Exercise brief: What is needed here is an exact repetition of the records below, beginning at the line that has "Switch to feat/new-combat, then" and stopping after the line that has "click(513, 241)".

Input records:
*-*-*

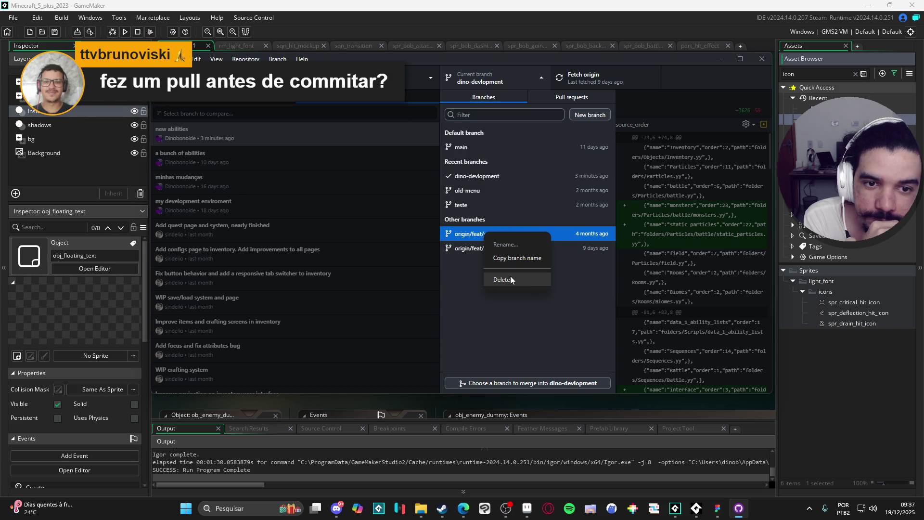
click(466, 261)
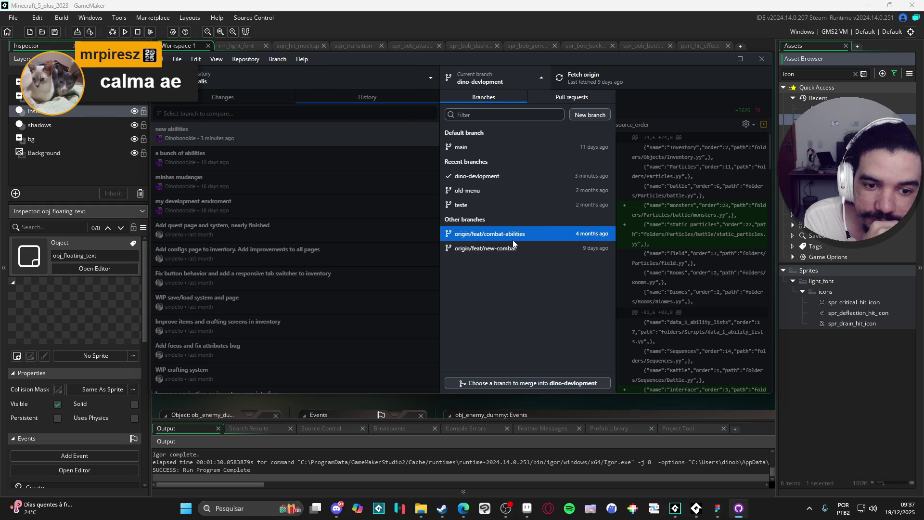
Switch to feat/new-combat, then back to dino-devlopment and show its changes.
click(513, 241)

*-*-*

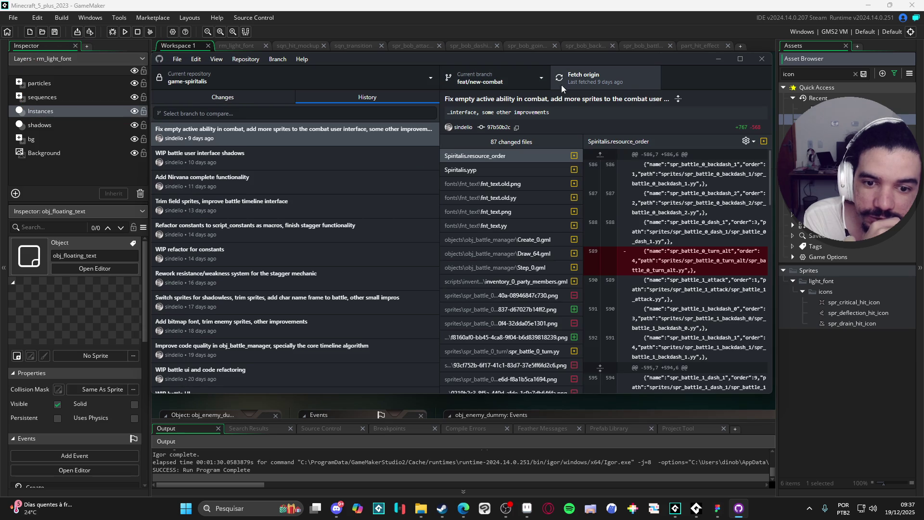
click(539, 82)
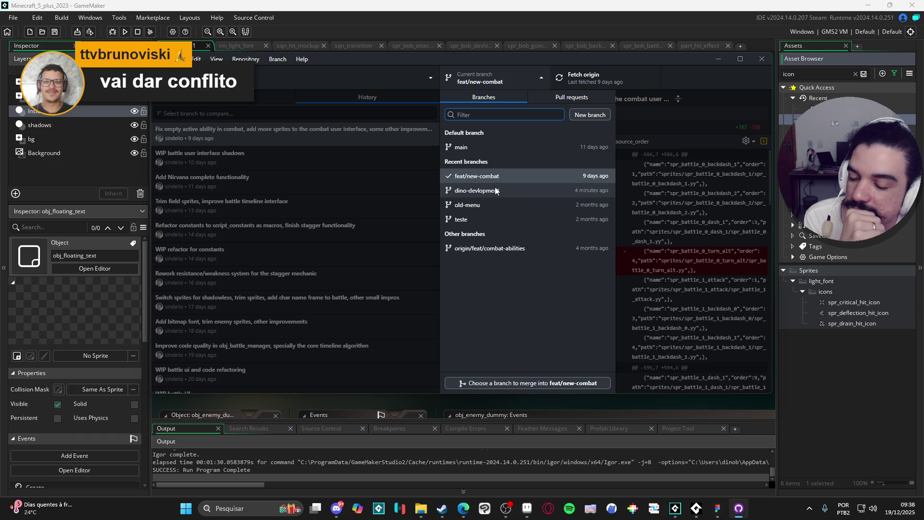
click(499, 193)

*-*-*

Task answer:
Switch to feat/new-combat, then back to dino-devlopment and show its changes.
click(513, 241)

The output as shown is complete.